Yahoo! introduced a game changer this week when it launched the Yahoo! Contributor Platform. The new network takes Associated Content’s platform and gives it the mega-power of Yahoo! Basically, it takes contributions from more than 400,000 writers, videographers and photographers and places them on some of the Internet’s most-visited sites. Yahoo! News, Yahoo! Sports and other sites in the media conglomerate will be publishing pieces from members of the Contributor Platform. The company even pays selected contributors using PayPal.
While this move makes Internet news more social, we do have to wonder if quality is going to suffer in favor of a gimmicky platform. The big problem one can see straight away with contributor-based news is the “article marketing problem.” Yes, article marketing is still effective and still being touted by industry pros – but it’s also a practice which is routinely met with skepticism for spamming the web with manufactured articles which simply exist to garner more links. Contributor-based news may fall under the same kind of scrutiny. That said, Yahoo!’s seems to have an airtight, spam-proof system. Yahoo! Contributor Platform assigns stories and gives writers deadlines. So the links would probably only work in favor for the writer.

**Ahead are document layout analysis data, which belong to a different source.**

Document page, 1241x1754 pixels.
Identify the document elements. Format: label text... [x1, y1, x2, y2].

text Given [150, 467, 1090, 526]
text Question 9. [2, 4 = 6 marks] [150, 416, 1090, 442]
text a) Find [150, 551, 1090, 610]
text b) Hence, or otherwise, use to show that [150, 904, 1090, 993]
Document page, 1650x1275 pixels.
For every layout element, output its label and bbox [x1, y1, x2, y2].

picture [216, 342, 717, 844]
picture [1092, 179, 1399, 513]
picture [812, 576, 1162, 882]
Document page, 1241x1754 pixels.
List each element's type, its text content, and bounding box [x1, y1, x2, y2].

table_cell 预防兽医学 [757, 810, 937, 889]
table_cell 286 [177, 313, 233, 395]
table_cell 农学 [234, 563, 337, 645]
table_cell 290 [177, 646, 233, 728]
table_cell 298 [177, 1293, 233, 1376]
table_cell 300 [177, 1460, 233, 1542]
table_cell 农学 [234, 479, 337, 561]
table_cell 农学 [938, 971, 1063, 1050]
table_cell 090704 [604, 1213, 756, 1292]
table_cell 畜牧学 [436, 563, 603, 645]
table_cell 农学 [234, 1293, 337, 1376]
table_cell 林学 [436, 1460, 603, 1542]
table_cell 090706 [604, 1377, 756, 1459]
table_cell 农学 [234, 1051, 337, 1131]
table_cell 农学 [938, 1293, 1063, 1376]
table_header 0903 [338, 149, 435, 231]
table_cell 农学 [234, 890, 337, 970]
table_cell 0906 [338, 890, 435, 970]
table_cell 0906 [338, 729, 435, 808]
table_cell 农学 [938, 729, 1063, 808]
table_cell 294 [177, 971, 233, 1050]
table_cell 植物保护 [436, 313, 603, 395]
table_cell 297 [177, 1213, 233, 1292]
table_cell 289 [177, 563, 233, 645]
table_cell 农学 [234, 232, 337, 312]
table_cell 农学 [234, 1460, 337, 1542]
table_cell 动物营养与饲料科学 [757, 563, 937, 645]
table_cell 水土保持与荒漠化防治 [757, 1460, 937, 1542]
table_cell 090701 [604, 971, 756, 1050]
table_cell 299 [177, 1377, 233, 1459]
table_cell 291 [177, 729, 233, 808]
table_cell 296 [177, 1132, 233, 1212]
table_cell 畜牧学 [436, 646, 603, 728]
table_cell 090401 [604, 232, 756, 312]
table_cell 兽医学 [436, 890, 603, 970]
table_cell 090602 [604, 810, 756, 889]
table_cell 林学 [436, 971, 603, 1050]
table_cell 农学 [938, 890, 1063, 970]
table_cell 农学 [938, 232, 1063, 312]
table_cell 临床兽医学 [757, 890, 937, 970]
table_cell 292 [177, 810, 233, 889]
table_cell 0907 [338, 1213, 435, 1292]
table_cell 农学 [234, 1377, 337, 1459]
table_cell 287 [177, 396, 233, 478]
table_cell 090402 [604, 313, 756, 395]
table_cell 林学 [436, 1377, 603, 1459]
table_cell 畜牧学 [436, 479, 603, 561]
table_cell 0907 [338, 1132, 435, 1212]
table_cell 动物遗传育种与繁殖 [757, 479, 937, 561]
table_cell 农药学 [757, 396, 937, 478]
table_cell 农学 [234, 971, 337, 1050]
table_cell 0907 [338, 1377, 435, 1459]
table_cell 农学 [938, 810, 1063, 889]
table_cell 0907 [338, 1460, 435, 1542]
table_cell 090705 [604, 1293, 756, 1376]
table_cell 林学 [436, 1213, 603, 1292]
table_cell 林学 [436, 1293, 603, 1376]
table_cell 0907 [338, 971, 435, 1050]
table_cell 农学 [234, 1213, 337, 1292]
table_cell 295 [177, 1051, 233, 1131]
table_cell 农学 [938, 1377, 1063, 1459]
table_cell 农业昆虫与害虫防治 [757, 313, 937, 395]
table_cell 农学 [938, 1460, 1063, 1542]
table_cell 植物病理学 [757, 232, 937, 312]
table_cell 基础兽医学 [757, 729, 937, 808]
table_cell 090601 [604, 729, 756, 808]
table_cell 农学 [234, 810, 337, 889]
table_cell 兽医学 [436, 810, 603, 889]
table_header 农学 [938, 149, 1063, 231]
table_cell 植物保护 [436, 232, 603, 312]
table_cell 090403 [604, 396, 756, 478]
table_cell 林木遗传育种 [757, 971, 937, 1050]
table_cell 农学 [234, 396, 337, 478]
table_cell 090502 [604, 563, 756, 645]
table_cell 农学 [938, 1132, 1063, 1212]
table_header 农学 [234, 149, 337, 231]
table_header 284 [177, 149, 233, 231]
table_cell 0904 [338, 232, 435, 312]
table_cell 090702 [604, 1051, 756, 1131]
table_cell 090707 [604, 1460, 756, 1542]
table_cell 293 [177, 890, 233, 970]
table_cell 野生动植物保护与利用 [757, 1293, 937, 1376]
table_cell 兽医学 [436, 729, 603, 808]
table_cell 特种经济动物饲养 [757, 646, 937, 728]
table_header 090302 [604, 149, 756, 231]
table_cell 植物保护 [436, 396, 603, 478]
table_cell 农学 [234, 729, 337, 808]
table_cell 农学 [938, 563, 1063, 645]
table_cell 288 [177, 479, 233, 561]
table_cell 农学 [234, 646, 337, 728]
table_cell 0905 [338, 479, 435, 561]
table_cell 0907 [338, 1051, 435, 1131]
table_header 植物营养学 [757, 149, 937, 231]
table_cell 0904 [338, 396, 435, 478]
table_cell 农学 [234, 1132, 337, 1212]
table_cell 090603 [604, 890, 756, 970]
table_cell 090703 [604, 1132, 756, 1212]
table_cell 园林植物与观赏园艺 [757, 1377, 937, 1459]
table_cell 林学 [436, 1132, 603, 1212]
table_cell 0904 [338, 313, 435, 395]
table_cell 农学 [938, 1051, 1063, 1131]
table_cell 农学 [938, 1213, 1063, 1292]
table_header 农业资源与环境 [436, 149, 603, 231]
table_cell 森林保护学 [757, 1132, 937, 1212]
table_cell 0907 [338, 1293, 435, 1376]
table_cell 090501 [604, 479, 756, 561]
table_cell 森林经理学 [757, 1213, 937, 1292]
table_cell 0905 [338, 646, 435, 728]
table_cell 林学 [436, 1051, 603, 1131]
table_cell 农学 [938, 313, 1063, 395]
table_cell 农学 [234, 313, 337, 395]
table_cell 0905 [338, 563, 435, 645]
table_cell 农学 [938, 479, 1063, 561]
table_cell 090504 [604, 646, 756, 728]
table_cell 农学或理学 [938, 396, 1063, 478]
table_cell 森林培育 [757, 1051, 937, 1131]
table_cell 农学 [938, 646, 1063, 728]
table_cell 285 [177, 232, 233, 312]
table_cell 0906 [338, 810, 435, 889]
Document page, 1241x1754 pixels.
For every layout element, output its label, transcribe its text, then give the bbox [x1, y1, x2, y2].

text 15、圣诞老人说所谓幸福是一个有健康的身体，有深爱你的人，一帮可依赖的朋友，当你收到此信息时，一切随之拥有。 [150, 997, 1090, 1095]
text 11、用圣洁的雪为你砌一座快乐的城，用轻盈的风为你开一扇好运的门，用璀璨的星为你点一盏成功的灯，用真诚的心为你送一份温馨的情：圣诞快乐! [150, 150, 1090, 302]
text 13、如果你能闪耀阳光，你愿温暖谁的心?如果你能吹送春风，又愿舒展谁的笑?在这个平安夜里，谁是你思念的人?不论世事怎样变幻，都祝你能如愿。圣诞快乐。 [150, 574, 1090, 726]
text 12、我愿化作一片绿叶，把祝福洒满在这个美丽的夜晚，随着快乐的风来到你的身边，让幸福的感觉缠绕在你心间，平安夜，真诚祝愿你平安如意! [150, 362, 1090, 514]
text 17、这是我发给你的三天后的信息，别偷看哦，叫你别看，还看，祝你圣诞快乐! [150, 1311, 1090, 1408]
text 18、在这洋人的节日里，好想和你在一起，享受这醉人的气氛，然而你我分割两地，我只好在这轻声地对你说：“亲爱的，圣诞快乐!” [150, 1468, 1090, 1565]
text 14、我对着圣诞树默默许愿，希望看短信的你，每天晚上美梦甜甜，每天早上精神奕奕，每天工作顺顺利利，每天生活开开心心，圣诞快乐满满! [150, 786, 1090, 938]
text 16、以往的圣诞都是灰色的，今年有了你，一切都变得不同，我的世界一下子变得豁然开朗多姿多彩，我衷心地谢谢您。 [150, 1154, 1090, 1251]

Still, there is no accounting for taste. MSN, Yahoo! and AOL are notorious for running wacky clickable headlines which are usually backed up by a story seemingly written by a chimpanzee. So it’s safe to assume that contributor-based stories could make Internet news even sillier than it is now. But will it kill online journalism as we know it? Hardly. As it is, the majority of items we read online come from random sources – even the ones published by actual news outlets – therefore folks seem fairly unconcerned with where there news comes from. Secondly, Internet readers are more like scanners. They gaze over what looks interesting and move on. Lastly, user-created news stories could bring back the DIY spirit of the Internet’s early information days. It’s kind of like your small town newspaper but with millions of Yahoo! readers perusing your articles. And when we put it like that, contributor-based news doesn’t sound so silly. After all, enlisting an average Joe to write a story about his favorite local bar is no more ridiculous than having a political rally sponsored by a cable channel. (Did we just say that?)